→ Exercise: Lines from the top of the entries through the line that has "的创建，并通常帮助指导大学的实践研究伦理，始终以 Ethos 方法为中心。" must be duplicated exactly, and no others.

→ Material provided:
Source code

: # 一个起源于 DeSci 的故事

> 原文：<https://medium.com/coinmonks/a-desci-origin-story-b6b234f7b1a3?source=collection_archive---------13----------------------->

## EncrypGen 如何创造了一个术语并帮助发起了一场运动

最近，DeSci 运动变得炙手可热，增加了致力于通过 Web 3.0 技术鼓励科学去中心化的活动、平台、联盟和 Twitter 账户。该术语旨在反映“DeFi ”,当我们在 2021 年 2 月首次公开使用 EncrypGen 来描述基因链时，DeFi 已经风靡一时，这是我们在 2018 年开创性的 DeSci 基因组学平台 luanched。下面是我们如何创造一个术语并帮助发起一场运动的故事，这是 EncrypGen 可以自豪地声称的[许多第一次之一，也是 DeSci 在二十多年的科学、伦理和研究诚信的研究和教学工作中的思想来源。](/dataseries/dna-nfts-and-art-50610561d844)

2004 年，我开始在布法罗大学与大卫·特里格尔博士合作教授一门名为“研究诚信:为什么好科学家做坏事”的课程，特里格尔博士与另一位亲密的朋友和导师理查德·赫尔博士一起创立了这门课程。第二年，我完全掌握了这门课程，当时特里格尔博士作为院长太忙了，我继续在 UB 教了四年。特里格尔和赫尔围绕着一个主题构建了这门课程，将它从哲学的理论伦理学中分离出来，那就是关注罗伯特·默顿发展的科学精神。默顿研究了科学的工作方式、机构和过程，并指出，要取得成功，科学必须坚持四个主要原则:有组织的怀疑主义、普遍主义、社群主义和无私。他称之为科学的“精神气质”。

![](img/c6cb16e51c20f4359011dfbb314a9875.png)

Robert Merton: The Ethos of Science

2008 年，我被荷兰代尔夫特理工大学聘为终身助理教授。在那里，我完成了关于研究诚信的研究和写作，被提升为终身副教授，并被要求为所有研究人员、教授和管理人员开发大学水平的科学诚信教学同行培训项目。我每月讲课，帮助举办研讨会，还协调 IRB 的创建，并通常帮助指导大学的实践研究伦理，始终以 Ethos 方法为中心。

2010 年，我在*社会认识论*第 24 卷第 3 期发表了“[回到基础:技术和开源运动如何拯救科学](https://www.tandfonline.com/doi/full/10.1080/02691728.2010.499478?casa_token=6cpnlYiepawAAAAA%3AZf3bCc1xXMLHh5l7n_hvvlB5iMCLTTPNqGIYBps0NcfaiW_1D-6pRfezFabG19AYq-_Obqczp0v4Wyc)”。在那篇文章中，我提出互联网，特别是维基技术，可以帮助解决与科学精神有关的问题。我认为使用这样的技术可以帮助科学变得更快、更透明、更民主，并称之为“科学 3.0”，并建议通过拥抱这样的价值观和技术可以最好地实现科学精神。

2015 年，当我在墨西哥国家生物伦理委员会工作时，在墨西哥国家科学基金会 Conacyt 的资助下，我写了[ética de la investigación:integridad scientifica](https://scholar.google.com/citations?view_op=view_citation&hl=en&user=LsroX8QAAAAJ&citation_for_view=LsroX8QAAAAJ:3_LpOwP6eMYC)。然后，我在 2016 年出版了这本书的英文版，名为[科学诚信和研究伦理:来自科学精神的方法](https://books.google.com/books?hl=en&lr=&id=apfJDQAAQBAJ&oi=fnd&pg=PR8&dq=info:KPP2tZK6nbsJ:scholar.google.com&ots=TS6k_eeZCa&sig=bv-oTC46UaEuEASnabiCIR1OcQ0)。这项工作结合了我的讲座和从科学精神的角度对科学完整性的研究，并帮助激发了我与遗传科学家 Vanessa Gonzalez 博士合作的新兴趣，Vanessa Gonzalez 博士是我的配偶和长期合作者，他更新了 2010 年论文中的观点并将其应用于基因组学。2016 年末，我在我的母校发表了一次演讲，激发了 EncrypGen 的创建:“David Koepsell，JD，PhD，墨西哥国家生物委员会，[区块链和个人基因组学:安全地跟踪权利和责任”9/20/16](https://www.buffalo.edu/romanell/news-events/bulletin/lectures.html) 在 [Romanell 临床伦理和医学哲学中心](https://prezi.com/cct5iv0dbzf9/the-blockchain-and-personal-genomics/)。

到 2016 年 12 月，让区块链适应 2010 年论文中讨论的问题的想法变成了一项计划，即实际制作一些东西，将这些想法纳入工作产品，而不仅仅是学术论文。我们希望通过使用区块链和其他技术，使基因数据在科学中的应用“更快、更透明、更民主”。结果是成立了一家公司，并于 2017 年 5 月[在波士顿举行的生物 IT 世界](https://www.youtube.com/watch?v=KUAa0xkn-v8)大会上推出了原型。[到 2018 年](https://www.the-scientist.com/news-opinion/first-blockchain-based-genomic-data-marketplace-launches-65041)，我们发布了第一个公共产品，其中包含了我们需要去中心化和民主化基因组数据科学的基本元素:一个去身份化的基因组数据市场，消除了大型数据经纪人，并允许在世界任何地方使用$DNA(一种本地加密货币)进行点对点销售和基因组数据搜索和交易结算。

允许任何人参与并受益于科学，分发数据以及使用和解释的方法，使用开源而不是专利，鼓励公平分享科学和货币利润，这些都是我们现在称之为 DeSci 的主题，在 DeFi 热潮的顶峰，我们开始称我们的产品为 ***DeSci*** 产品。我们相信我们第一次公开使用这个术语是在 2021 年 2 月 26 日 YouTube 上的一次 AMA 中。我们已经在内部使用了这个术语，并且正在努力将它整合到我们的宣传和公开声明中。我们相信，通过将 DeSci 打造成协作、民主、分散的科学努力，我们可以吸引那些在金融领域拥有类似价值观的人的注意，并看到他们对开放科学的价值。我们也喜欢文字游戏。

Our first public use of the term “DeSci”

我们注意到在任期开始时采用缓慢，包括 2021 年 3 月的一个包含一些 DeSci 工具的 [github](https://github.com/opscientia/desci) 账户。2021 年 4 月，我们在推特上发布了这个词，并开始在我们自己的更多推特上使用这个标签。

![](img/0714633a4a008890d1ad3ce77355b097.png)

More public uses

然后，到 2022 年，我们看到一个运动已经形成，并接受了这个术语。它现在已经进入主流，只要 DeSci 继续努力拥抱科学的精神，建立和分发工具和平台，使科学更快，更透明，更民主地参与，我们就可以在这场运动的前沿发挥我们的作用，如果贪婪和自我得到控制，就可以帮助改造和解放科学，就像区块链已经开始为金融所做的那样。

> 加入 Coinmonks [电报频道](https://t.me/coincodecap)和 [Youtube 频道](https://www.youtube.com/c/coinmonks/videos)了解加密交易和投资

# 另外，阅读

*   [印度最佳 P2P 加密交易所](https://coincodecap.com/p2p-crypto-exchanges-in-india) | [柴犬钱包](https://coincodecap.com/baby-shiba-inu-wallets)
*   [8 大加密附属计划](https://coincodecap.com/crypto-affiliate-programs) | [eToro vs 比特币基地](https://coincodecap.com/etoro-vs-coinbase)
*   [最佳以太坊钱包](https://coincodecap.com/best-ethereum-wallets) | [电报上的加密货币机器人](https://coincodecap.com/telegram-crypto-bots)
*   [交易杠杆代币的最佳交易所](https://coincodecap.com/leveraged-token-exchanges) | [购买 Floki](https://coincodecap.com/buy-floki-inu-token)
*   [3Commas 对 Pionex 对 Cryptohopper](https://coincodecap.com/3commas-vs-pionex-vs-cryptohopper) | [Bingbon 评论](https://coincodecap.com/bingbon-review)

→ Exercise answer:
Source code

: # 一个起源于 DeSci 的故事

> 原文：<https://medium.com/coinmonks/a-desci-origin-story-b6b234f7b1a3?source=collection_archive---------13----------------------->

## EncrypGen 如何创造了一个术语并帮助发起了一场运动

最近，DeSci 运动变得炙手可热，增加了致力于通过 Web 3.0 技术鼓励科学去中心化的活动、平台、联盟和 Twitter 账户。该术语旨在反映“DeFi ”,当我们在 2021 年 2 月首次公开使用 EncrypGen 来描述基因链时，DeFi 已经风靡一时，这是我们在 2018 年开创性的 DeSci 基因组学平台 luanched。下面是我们如何创造一个术语并帮助发起一场运动的故事，这是 EncrypGen 可以自豪地声称的[许多第一次之一，也是 DeSci 在二十多年的科学、伦理和研究诚信的研究和教学工作中的思想来源。](/dataseries/dna-nfts-and-art-50610561d844)

2004 年，我开始在布法罗大学与大卫·特里格尔博士合作教授一门名为“研究诚信:为什么好科学家做坏事”的课程，特里格尔博士与另一位亲密的朋友和导师理查德·赫尔博士一起创立了这门课程。第二年，我完全掌握了这门课程，当时特里格尔博士作为院长太忙了，我继续在 UB 教了四年。特里格尔和赫尔围绕着一个主题构建了这门课程，将它从哲学的理论伦理学中分离出来，那就是关注罗伯特·默顿发展的科学精神。默顿研究了科学的工作方式、机构和过程，并指出，要取得成功，科学必须坚持四个主要原则:有组织的怀疑主义、普遍主义、社群主义和无私。他称之为科学的“精神气质”。

![](img/c6cb16e51c20f4359011dfbb314a9875.png)

Robert Merton: The Ethos of Science

2008 年，我被荷兰代尔夫特理工大学聘为终身助理教授。在那里，我完成了关于研究诚信的研究和写作，被提升为终身副教授，并被要求为所有研究人员、教授和管理人员开发大学水平的科学诚信教学同行培训项目。我每月讲课，帮助举办研讨会，还协调 IRB 的创建，并通常帮助指导大学的实践研究伦理，始终以 Ethos 方法为中心。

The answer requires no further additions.